MRC DTP: Quantitative approaches to cell polarity regulation

This PhD project will combine mathematical modelling and experimental approaches in order to understand the spatiotemporal dynamics that regulate asymmetric cell division. Asymmetric cell division is a fundamental process that generates cellular diversity. Moreover, stem cells in higher organisms can polarise and segregate evolutionarily conserved fate determinants unequally to the resulting daughter cells that then undergo different developmental programs. Perturbation of asymmetric cell division causes tumour-like growth in flies and has also been linked to poor prognosis for breast cancer patients. Whilst cell polarity has been intensively studied in cells that are largely non-dividing, our understanding of how polarity and cell division are coordinated in stem cells is much less clear. Although the key molecules regulating this process have been identified, we do not understand the precise molecular logic of how opposing membrane domains, a key feature of polarity, are established.
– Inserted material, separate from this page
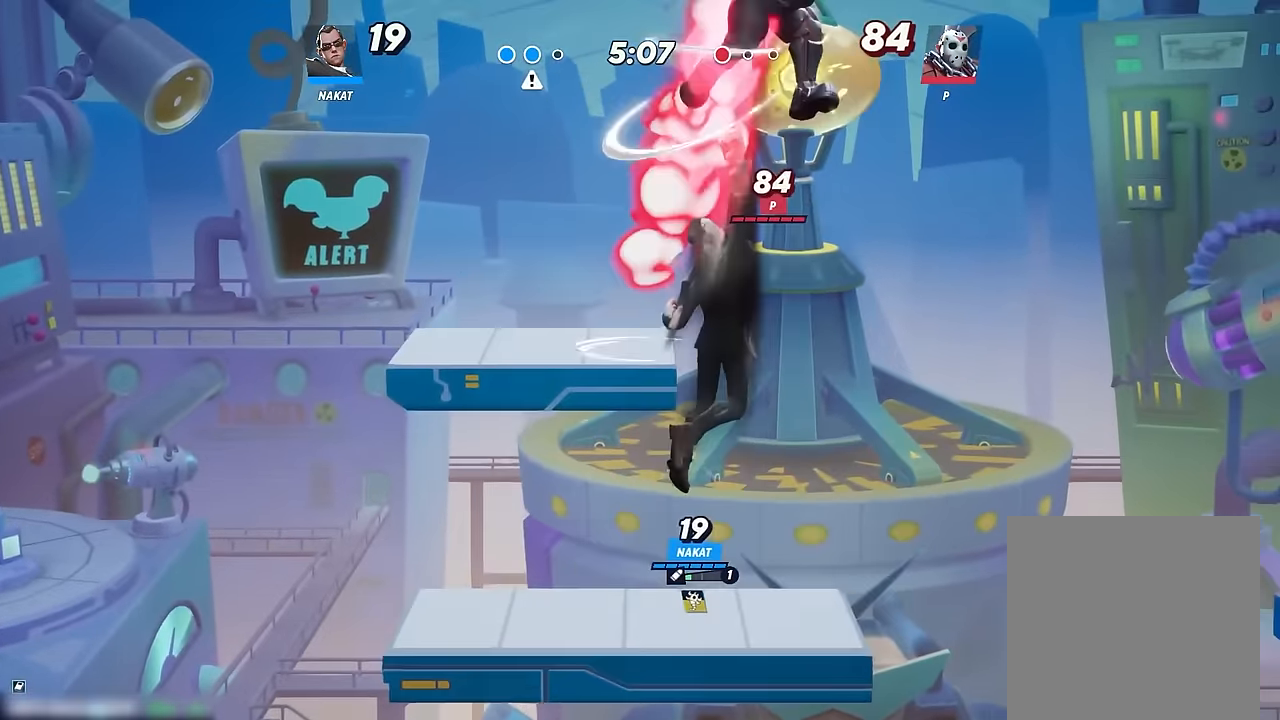
{"dt_ms": 500, "buttons": [], "left_stick": "down", "right_stick": "center", "events": [[67, "left_stick", "down-right"], [233, "left_stick", "down"], [483, "Y", "up"]]}
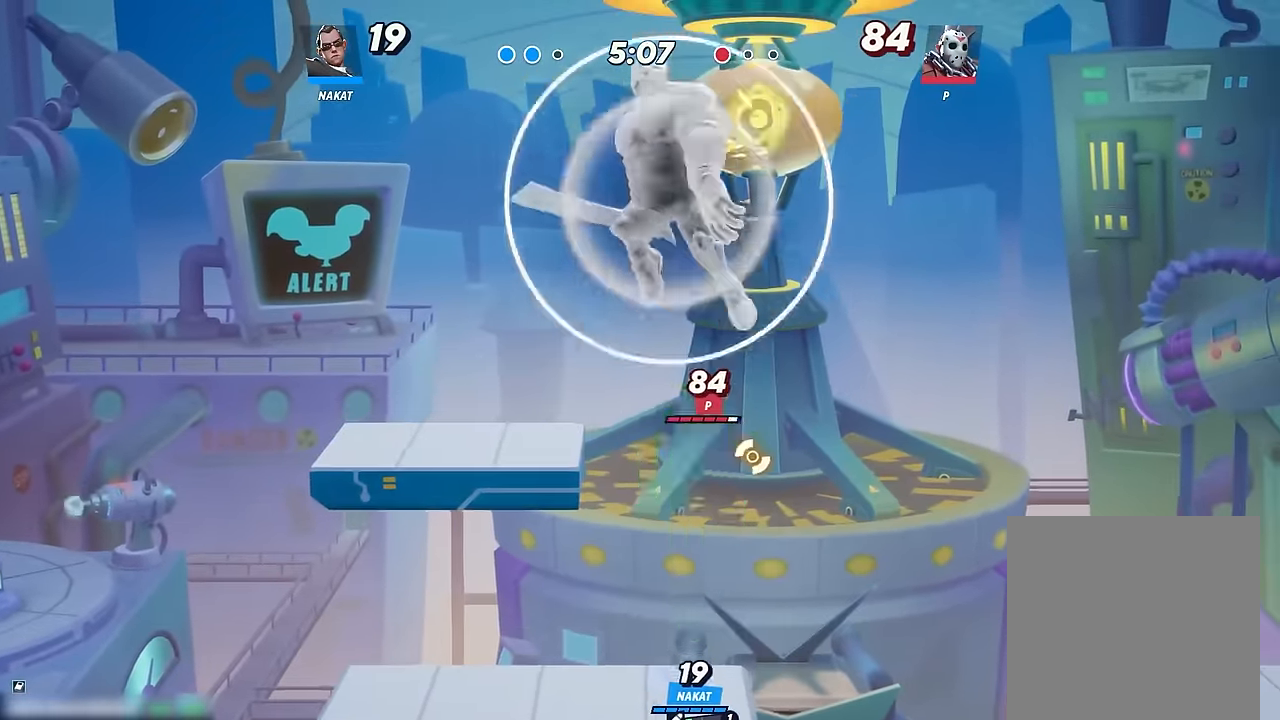
{"dt_ms": 500, "buttons": [], "left_stick": "up-left", "right_stick": "center", "events": [[100, "left_stick", "down-right"], [283, "left_stick", "up-right"], [333, "left_stick", "up"], [433, "left_stick", "up-left"]]}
To address this question, the Januschke lab has developed a suite of cutting-edge tools that allow imaging and perturbation of highly proliferative Drosophila neural stem cells, yielding complex spatiotemporal datasets that allow us to visualise the dynamics of key regulators of polarity and cell division. The aim of this project is to develop mathematical and computational tools that can be used to understand features of these datasets, test hypotheses and aid in the design of future experiments. The mathematical model will comprise a system of coupled nonlinear partial differential equations that describe the dynamics of key kinases and their substrates. The model, which will be calibrated using imaging data from the Januschke lab, will be used to explore in silico how variations in molecular circuitry affect spatial localisation and hence polarity. The ultimate aim is to uncover the critical regulatory mechanisms that impose polarity during asymmetric stem cell division in order to prevent stem cell lineages from derailment into tumour-like growth.